Teatro

E se tornassimo a parlare di teatro?

25 Agosto 2015

«Che bello sarebbe poter parlare di teatro con la stessa passione e competenza con cui si parla di Fus» scrive un artista come Claudio Morganti, con la consueta e sorniona ironia, sulla sua pagina Facebook.

E quanto ha ragione!

Di fatto, le dinamiche del Fus, il Fondo Unico per lo Spettacolo stanno determinando la vita della scena: non solo in termini di sussistenza e progettualità (come barcamenarsi con i tagli è questione all’ordine del giorno) ma anche dal punto di vista delle scelte artistiche. Siamo di fronte allo strano paradosso per cui il Ministero guidato da Dario Franceschini, a forza di vincoli, legacci, richieste – e tenendo saldo il cordone della borsa – si sta mutando in una sorta d’involontario “direttore artistico” nazionale.

Negli anni Novanta, con un gruppo di colleghi (ormai ex) giovani critici, ci scannavamo quotidianamente sulle “poetiche”, ovvero sull’analisi delle estetiche della scena italiana.

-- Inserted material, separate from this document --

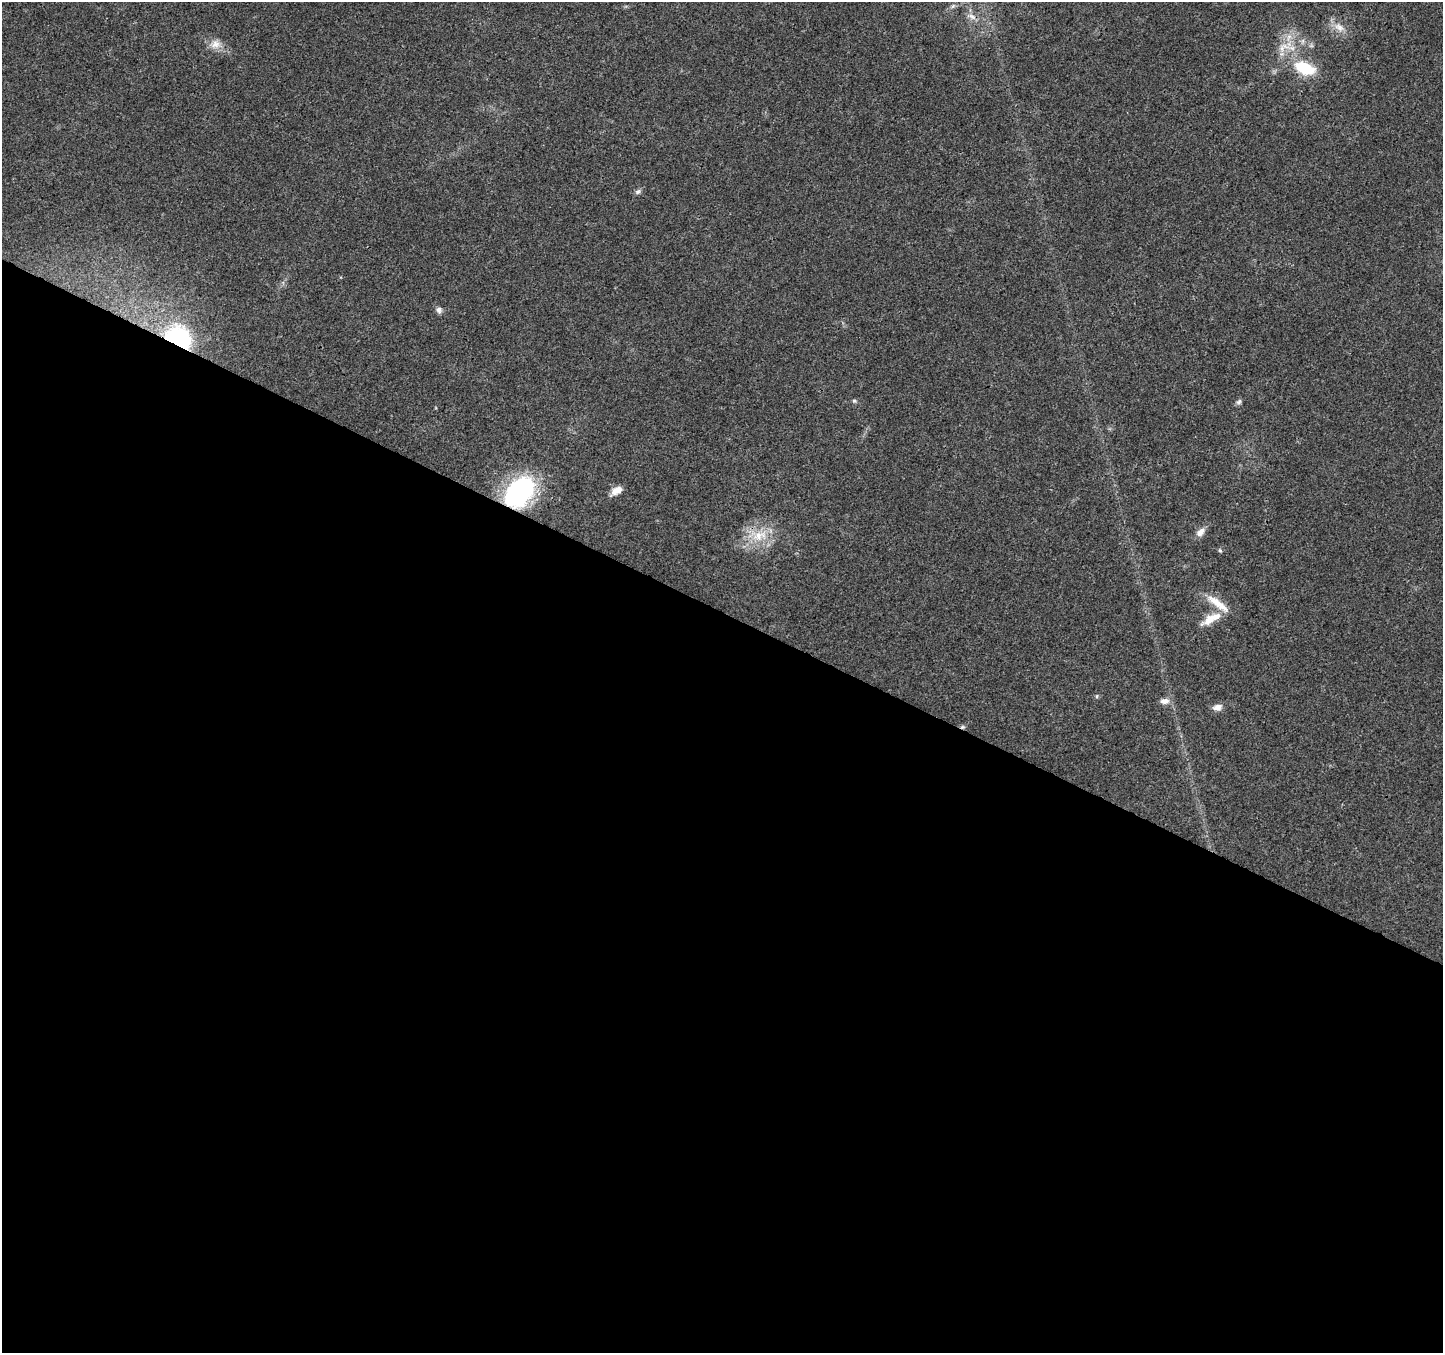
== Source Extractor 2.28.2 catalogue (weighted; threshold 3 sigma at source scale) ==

Chi sosteneva l’immagine a scapito del contenuto; chi difendeva la politica sull’estetica; chi abbracciava la parola contro il gesto… Cose così. A ripensarci, ho quasi un moto di tenerezza e nostalgia. Chi ne parla più, anche tra noi?

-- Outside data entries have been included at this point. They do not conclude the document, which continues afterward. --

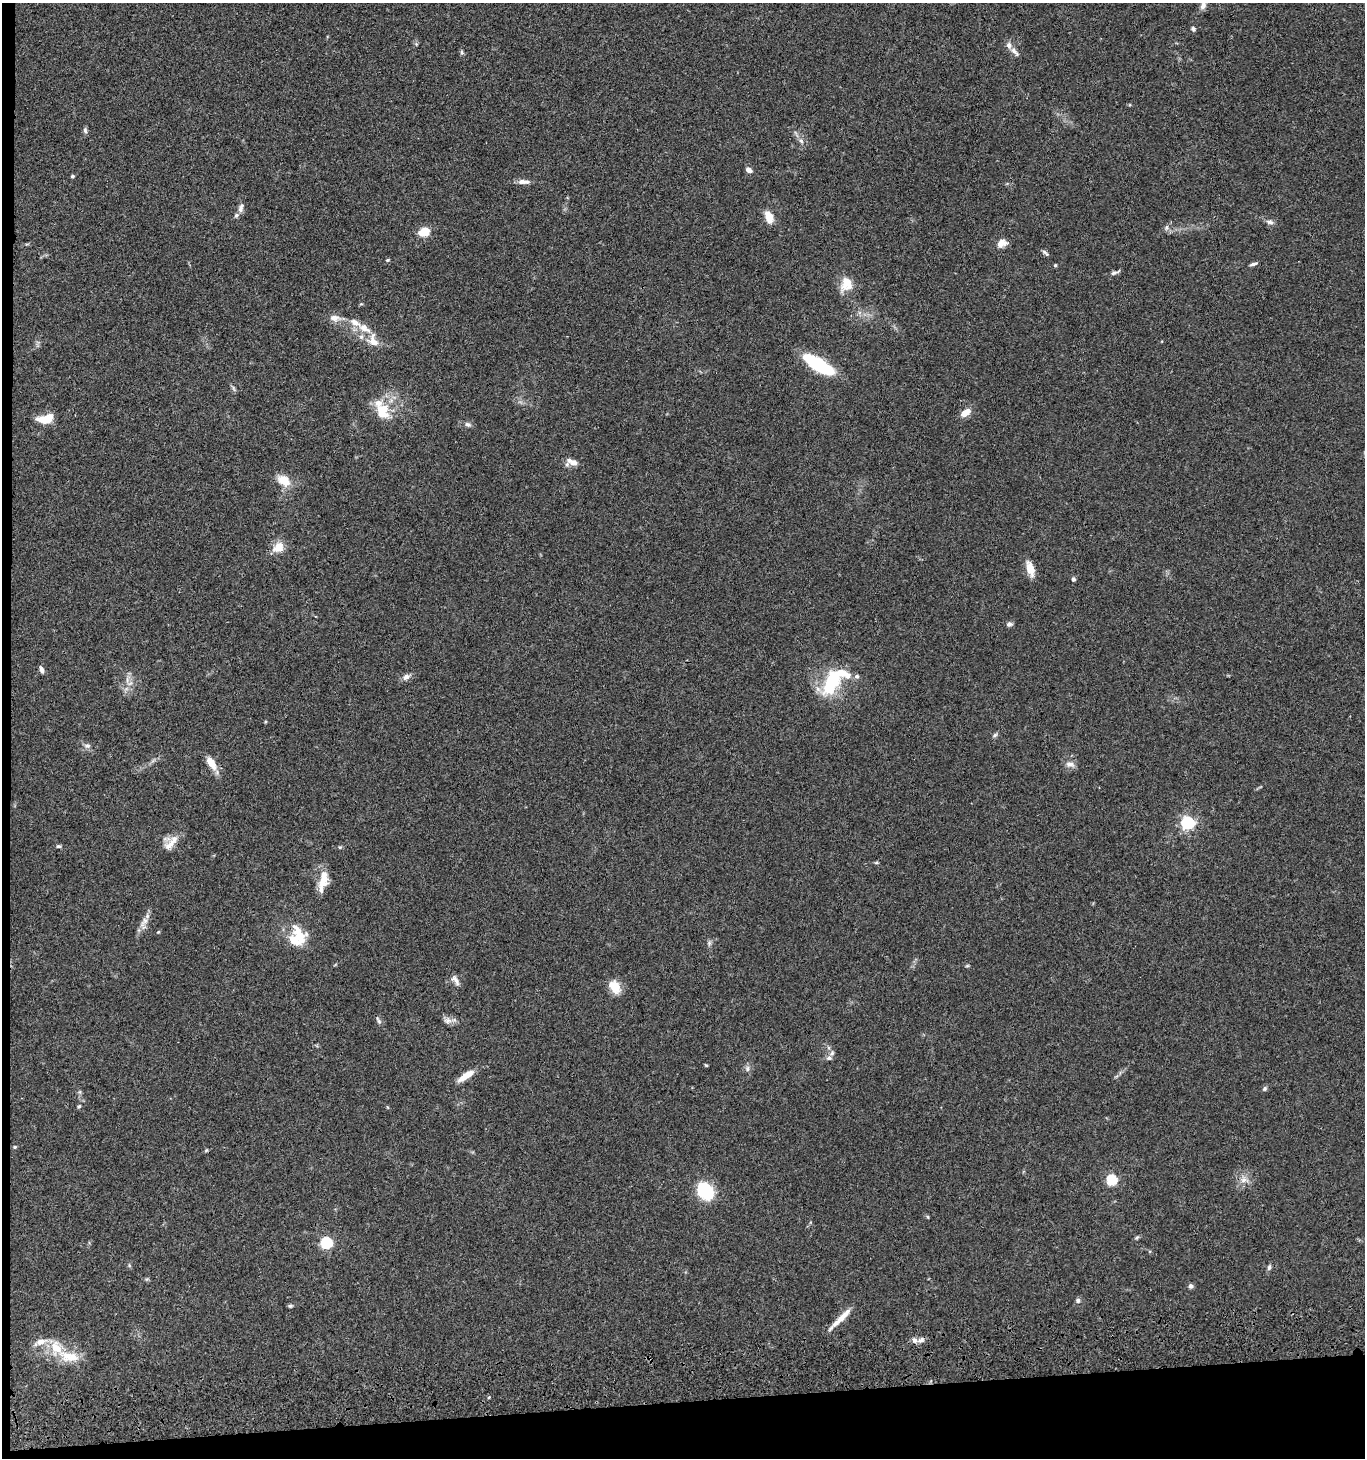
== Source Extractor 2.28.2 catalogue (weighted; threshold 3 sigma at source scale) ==
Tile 7 of 3 x 3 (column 1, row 3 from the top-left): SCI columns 198-1560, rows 117-1572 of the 4423 x 4599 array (HDU 1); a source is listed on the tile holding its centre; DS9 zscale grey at full resolution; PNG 1367 x 1460 px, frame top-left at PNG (2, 3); no overlay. Shown black and unused: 5% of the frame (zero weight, under 3 of 4 exposures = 6% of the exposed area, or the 3 px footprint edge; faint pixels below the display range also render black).
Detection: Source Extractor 2.28.2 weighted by HDU 2 'WHT'; one run over the whole footprint, this tile lists its part. Background 0.0849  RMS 0.0062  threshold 0.0277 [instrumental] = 3 sigma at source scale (4.5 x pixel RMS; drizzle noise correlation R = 1.50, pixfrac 1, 0.05/0.05 arcsec/px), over >= 5 px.
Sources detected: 96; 1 inside a brighter object's white glare — not listed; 11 inside a brighter listed object's ellipse — not listed separately; the other 84 listed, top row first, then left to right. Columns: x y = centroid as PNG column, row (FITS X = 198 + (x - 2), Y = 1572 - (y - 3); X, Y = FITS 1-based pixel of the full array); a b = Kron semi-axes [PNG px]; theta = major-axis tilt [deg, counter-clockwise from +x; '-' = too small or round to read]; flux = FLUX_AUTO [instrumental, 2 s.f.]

Oggi discutiamo tanto, anche giustamente, di Fus, di finanziamenti, di progetti, di incassi, di strane equazioni che determinano la “quantità” di lavoro. E, come dice Morganti, ci stiamo dimenticando il teatro – io per primo.  Rischia di sfuggire – almeno a me – il senso profondo del teatro, ovvero l’arte, quel fare arte che è identitario e fondante. Moriremo ragionieri (con tutto il rispetto per la categoria)? Non è un caso che i principali Teatri Nazionali siano diretti da ottimi manager più o meno di lungo corso: gli artisti, semmai, saranno associati. Va benissimo, ovviamente: è finita l’epoca delle voragini in bilancio e delle follie megalomani, degli stipendifici. Però, se l’amministrazione prevale sulla fantasia e sul sogno, un po’ ci dispiace.

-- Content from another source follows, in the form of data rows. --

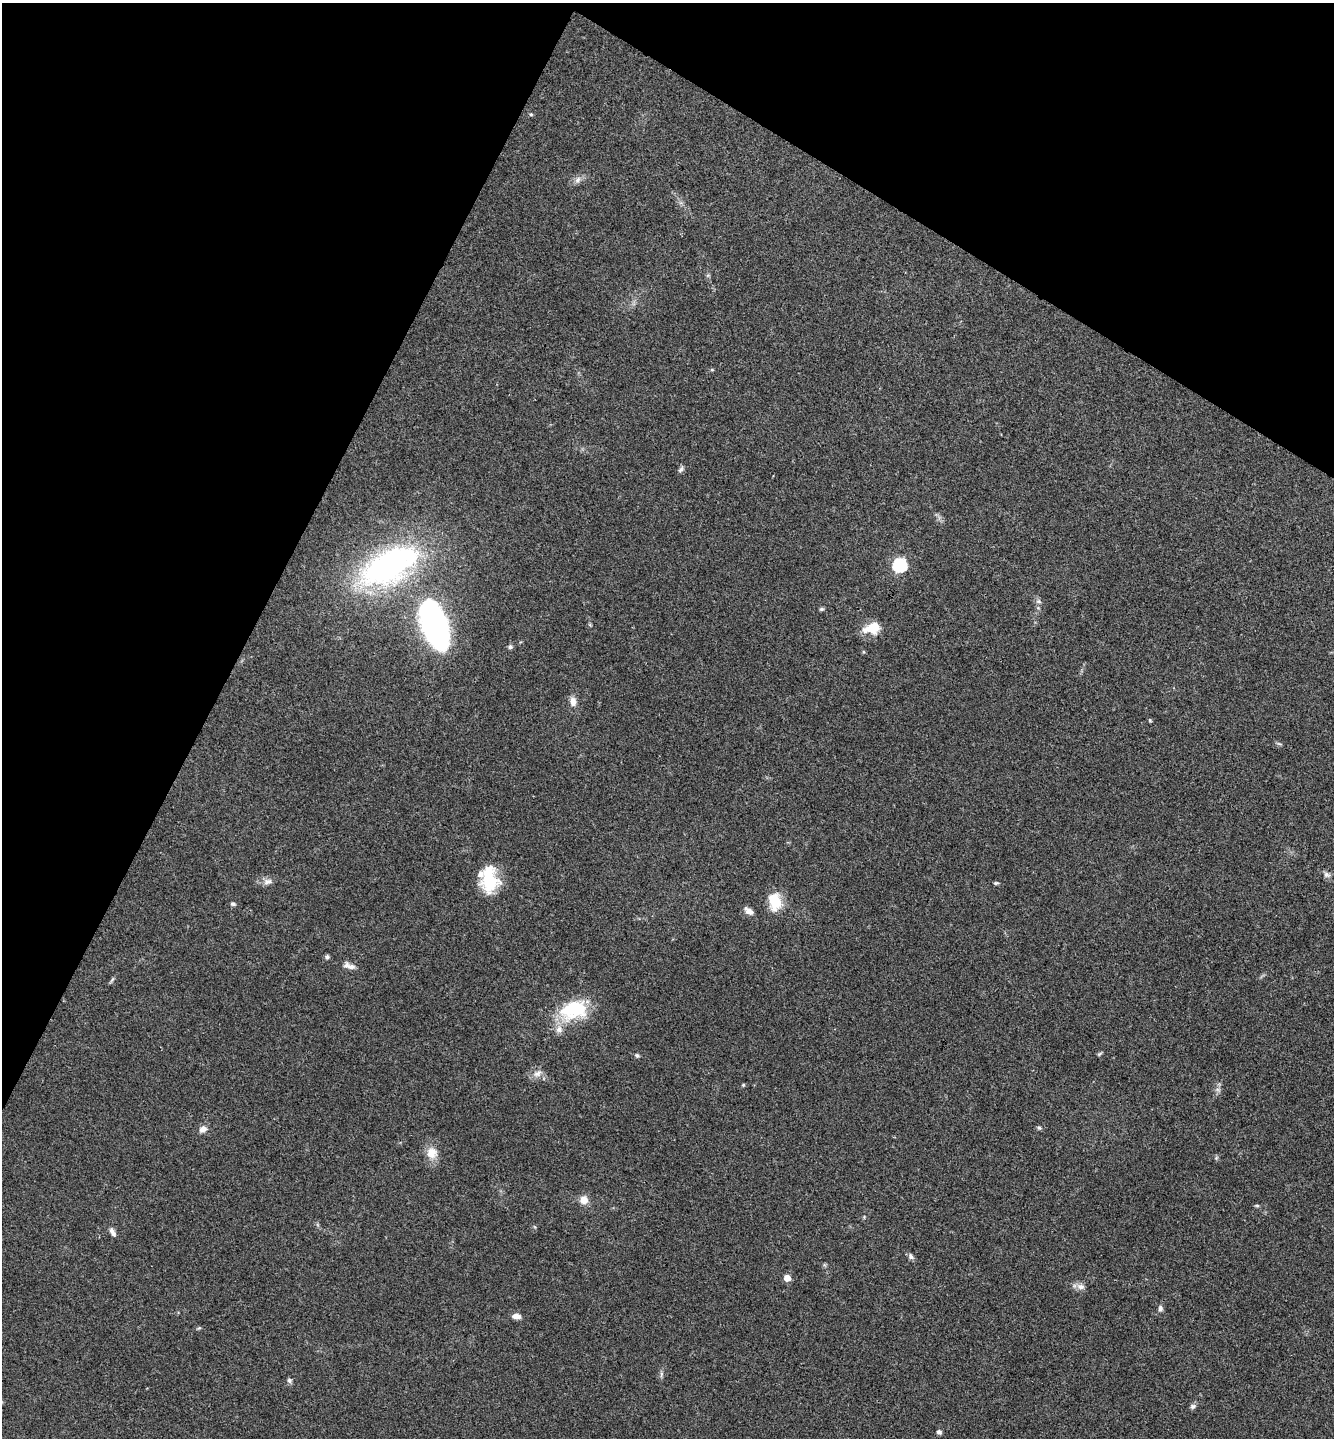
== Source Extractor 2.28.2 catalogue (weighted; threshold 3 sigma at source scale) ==
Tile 2 of 4 x 4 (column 2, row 1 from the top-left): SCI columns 1480-2811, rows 4313-5748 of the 5761 x 5752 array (HDU 1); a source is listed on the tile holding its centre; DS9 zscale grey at full resolution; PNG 1336 x 1440 px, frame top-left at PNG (2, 3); no overlay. Shown black and unused: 26% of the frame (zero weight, under 3 of 4 exposures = <1% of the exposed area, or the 3 px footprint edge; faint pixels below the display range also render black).
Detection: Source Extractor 2.28.2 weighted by HDU 2 'WHT'; one run over the whole footprint, this tile lists its part. Background 0.0754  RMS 0.0059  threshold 0.0265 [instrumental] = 3 sigma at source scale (4.5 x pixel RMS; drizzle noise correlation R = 1.50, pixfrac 1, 0.05/0.05 arcsec/px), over >= 5 px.
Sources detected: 49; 2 inside a brighter listed object's ellipse — not listed separately; the other 47 listed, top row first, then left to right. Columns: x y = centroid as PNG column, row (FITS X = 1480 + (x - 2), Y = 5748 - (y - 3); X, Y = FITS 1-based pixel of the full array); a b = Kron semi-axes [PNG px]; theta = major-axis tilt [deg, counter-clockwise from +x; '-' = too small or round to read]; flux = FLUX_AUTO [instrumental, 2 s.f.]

Perché se l’obiettivo principale deve essere solo quello del budget, del consenso di pubblico, della tenitura, le cose – va da sé – cambiano.

Cosa fare per tenere uno spettacolo in scena per tre settimane o un mese? Quali strategie adottare? Che si deve inventare un direttore per essere sicuro dell’afflusso di pubblico? E un artista?

Il guaio è che la riforma di settore in atto spinge proprio per una decisa virata “commerciale”. È vero, ed è giusto, che il teatro si preoccupi di avere pubblico – anche perché senza pubblico non vi è teatro. Ed è altrettanto urgente che la scena recuperi una mole di spettatori troppo a lungo snobbata da una “ricerca” eccessivamente autoreferenziale e criptica.

Ma è anche vero che non sono solo i numeri, i dati dell’incasso a dimostrare la “qualità” del nostro teatro. Anzi.

Il teatro che ci interessa, il teatro che amiamo e che sa stupirci, sa interrogare il mondo e l’uomo, non è propriamente “commerciale”. Il problema allora, diventa scottante nel momento in cui, proprio allo scopo di rispondere alle richieste pressanti del Ministero, in tanti, troppi forse hanno scelto di non rischiare, di non sfidare la sorte proponendo magari testi o opere nuove. E virano sul consolidato: non so, sarebbe come imporre ai pittori di fare solo quadri che saranno venduti.

Si gioca sul sicuro, con i “volti noti”, meglio se tv; con “titoli” conosciuti o riconoscibili. Sarà un teatro consolatorio quello che vedremo la prossima stagione? Rideremo tanto? Saremo soddisfatti?

Io, personalmente, non voglio uscire da uno spettacolo “soddisfatto”.  È un termine che detesto se applicato a uno spettacolo: preferisco uscire inquieto, innamorato, pieno di domande, dubbioso. Arricchito, ma non appagato. L’appagamento – di quelli che dicono “ho speso bene il biglietto” – lo lascio al cinema, alle dinamiche immedesimative e hollywoodiane.

Dove sono quei bei convegni di una volta? Dove sono quelle litigate sacrosante? Chi interroga più gli artisti su quanto stiamo vivendo, su quanto accade, su quel che sarà il nostro mondo da qui a dieci anni? Chi accoglie le visioni dei poeti, dei registi, degli attori?

Allora, rilancio l’appello-costatazione (amara) di Claudio Morganti: e se tornassimo a parlare di teatro?